Records from a data source:
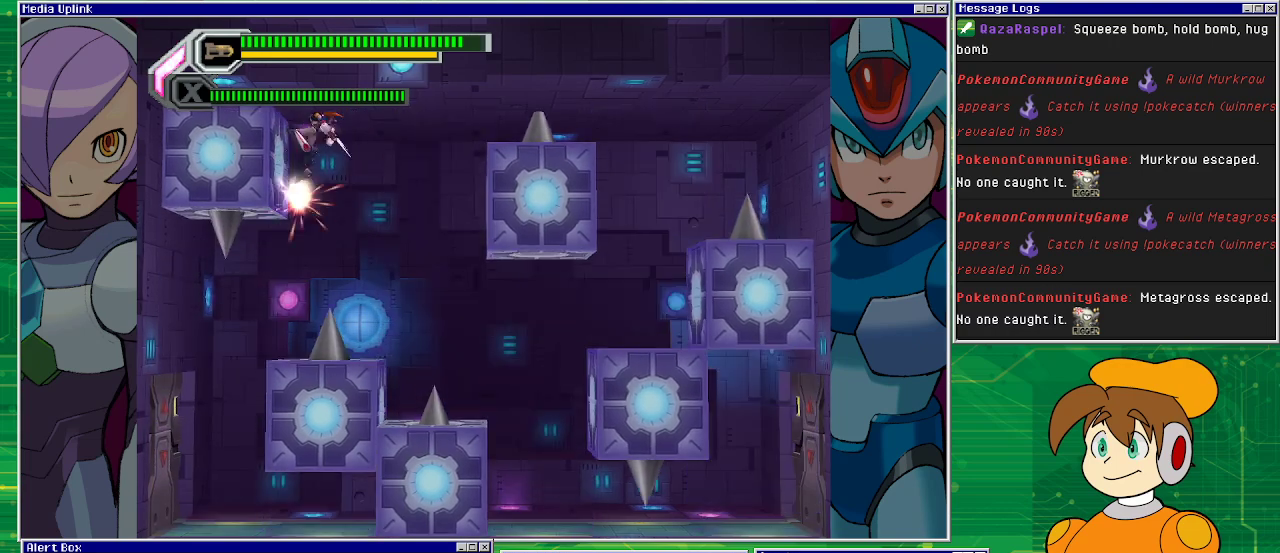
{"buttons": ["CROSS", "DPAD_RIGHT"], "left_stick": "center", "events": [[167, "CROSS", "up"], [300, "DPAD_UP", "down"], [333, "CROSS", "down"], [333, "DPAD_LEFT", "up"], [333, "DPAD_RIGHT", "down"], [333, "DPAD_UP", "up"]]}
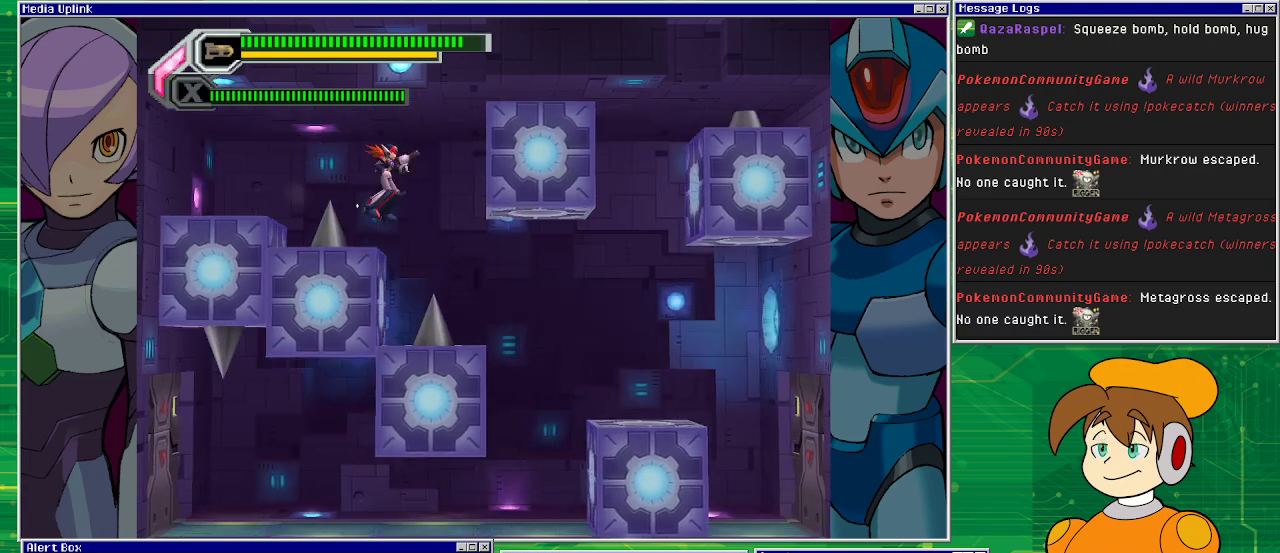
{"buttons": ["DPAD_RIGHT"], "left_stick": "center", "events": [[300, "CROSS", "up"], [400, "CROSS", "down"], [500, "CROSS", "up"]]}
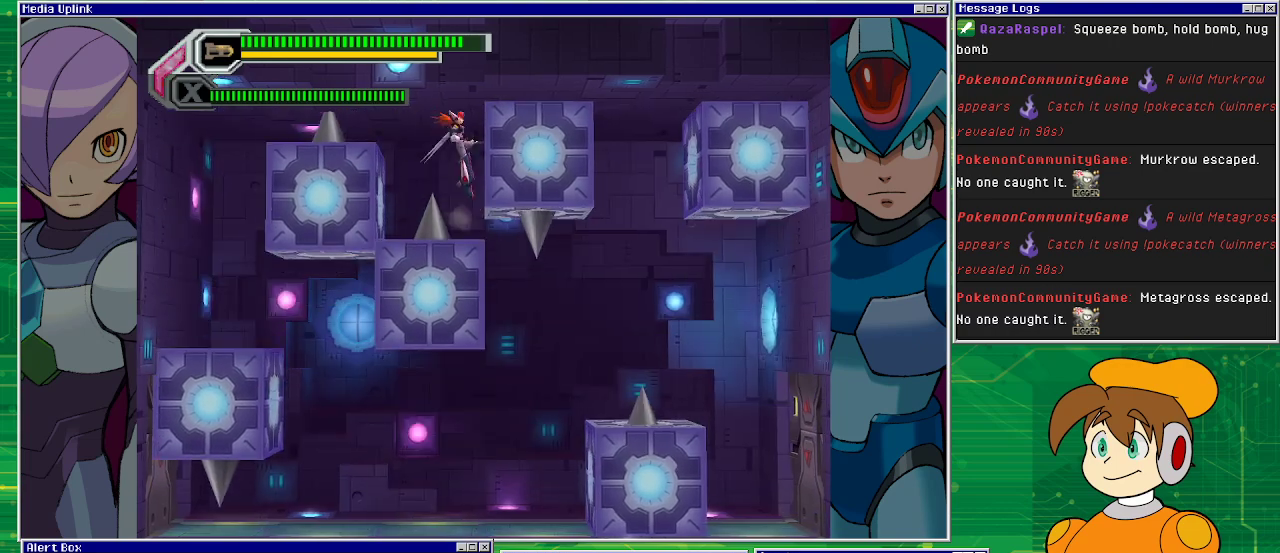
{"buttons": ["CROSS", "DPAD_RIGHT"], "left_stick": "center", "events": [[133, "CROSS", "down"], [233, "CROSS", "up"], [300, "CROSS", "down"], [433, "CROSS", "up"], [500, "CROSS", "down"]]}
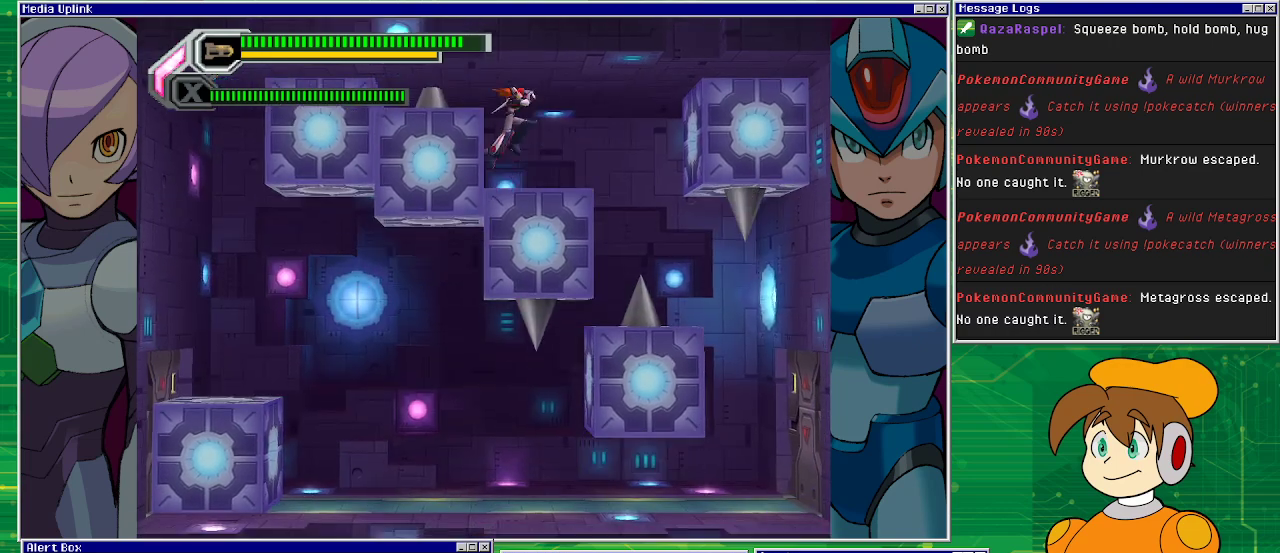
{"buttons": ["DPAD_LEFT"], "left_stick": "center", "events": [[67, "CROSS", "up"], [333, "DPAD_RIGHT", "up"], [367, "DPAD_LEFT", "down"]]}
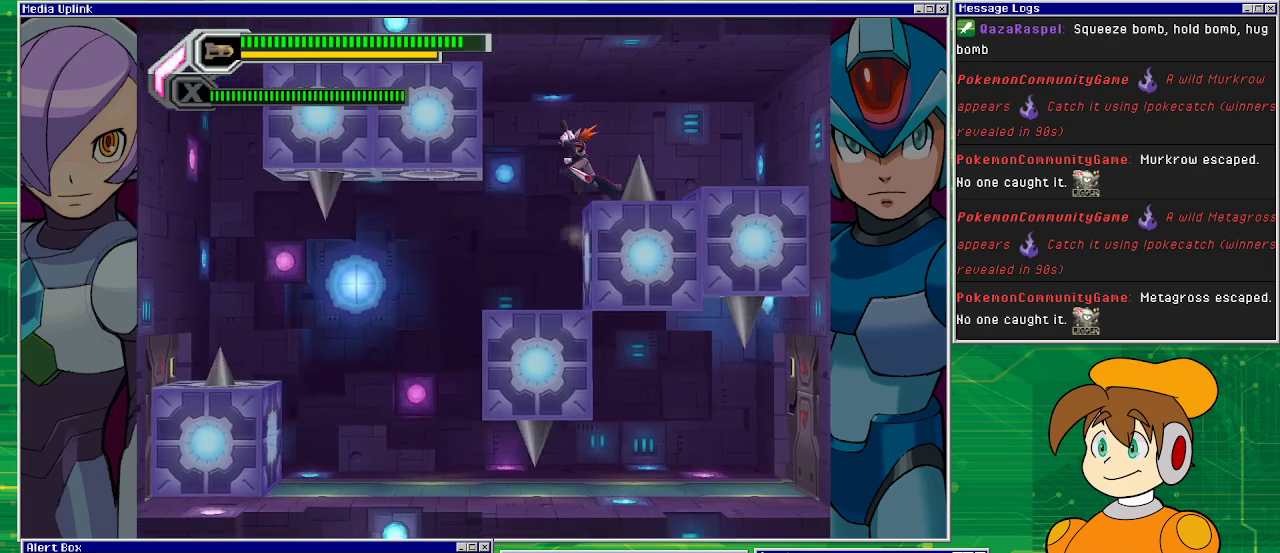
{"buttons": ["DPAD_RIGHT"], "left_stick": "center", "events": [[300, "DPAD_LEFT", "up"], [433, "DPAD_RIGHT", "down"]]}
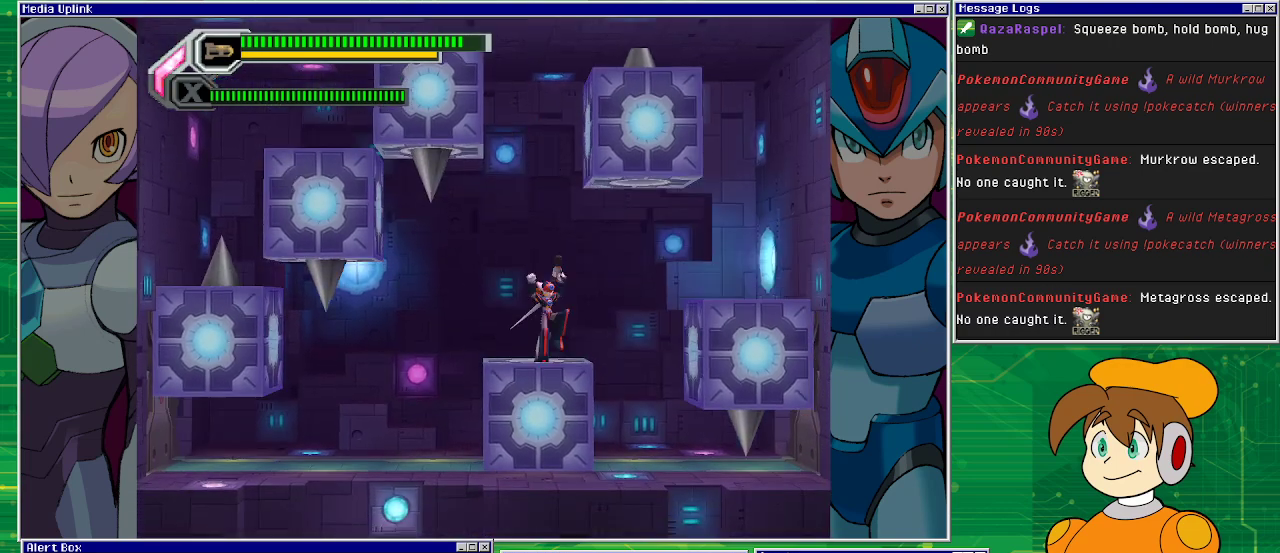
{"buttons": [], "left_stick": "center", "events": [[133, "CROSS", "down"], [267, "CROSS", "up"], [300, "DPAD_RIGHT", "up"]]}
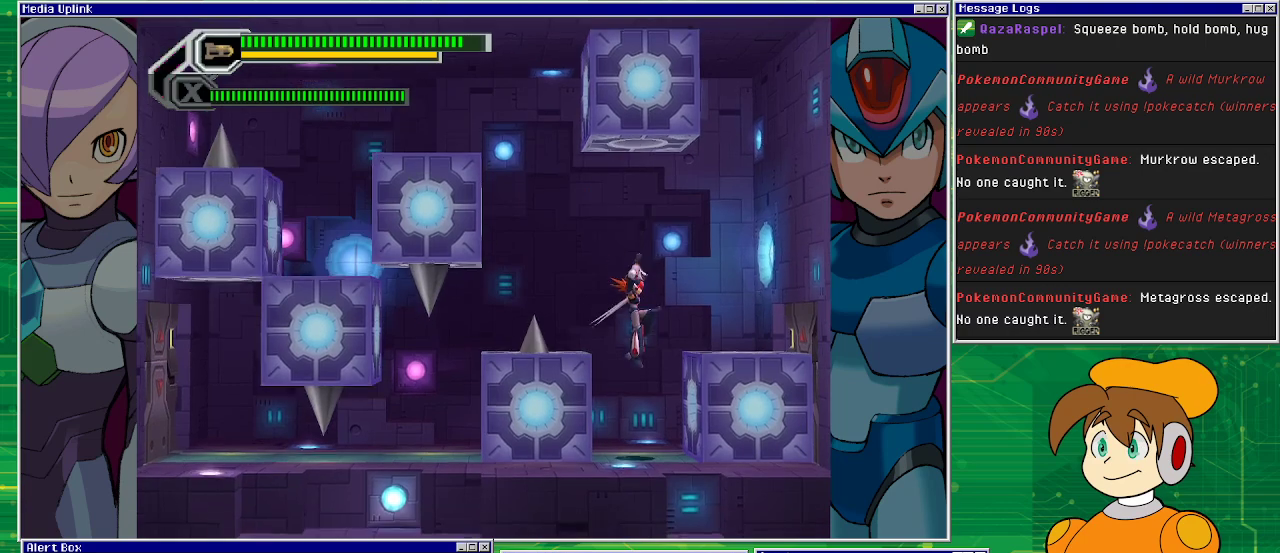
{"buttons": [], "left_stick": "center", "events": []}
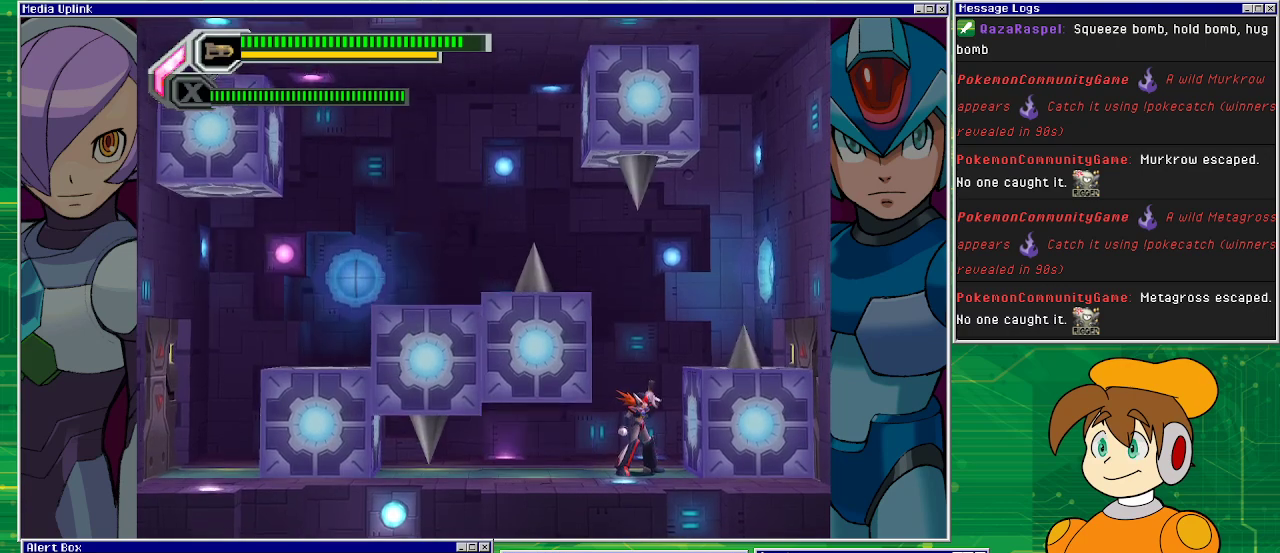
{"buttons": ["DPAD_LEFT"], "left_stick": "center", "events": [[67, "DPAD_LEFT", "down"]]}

What the task asks —
Retype every record above word for word, leaving out any pictures.

Answer for the task —
{"buttons": ["CROSS", "DPAD_RIGHT"], "left_stick": "center", "events": [[167, "CROSS", "up"], [300, "DPAD_UP", "down"], [333, "CROSS", "down"], [333, "DPAD_LEFT", "up"], [333, "DPAD_RIGHT", "down"], [333, "DPAD_UP", "up"]]}
{"buttons": ["DPAD_RIGHT"], "left_stick": "center", "events": [[300, "CROSS", "up"], [400, "CROSS", "down"], [500, "CROSS", "up"]]}
{"buttons": ["CROSS", "DPAD_RIGHT"], "left_stick": "center", "events": [[133, "CROSS", "down"], [233, "CROSS", "up"], [300, "CROSS", "down"], [433, "CROSS", "up"], [500, "CROSS", "down"]]}
{"buttons": ["DPAD_LEFT"], "left_stick": "center", "events": [[67, "CROSS", "up"], [333, "DPAD_RIGHT", "up"], [367, "DPAD_LEFT", "down"]]}
{"buttons": ["DPAD_RIGHT"], "left_stick": "center", "events": [[300, "DPAD_LEFT", "up"], [433, "DPAD_RIGHT", "down"]]}
{"buttons": [], "left_stick": "center", "events": [[133, "CROSS", "down"], [267, "CROSS", "up"], [300, "DPAD_RIGHT", "up"]]}
{"buttons": [], "left_stick": "center", "events": []}
{"buttons": ["DPAD_LEFT"], "left_stick": "center", "events": [[67, "DPAD_LEFT", "down"]]}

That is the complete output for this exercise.